[Design files in text formats]
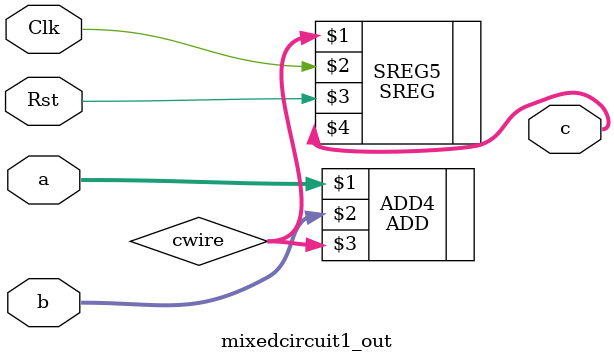
<source format=v>

`timescale 1ns / 1ps

module mixedcircuit1_out(a,b,c,Clk,Rst);
	input Clk,Rst;
	input [7:0] a;
	input [7:0] b;
	output wire [7:0] c;
	wire [7:0] cwire;
	ADD	#(.DATAWIDTH(8)) ADD4(a,b,cwire);
	SREG	#(.DATAWIDTH(8)) SREG5(cwire,Clk,Rst,c);
endmodule
</source>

Instruction>
Starting at the line that holds "input Clk,Rst;", retype each line exactly through the end of the entries, both ends included.

Answer section>
	input Clk,Rst;
	input [7:0] a;
	input [7:0] b;
	output wire [7:0] c;
	wire [7:0] cwire;
	ADD	#(.DATAWIDTH(8)) ADD4(a,b,cwire);
	SREG	#(.DATAWIDTH(8)) SREG5(cwire,Clk,Rst,c);
endmodule
</source>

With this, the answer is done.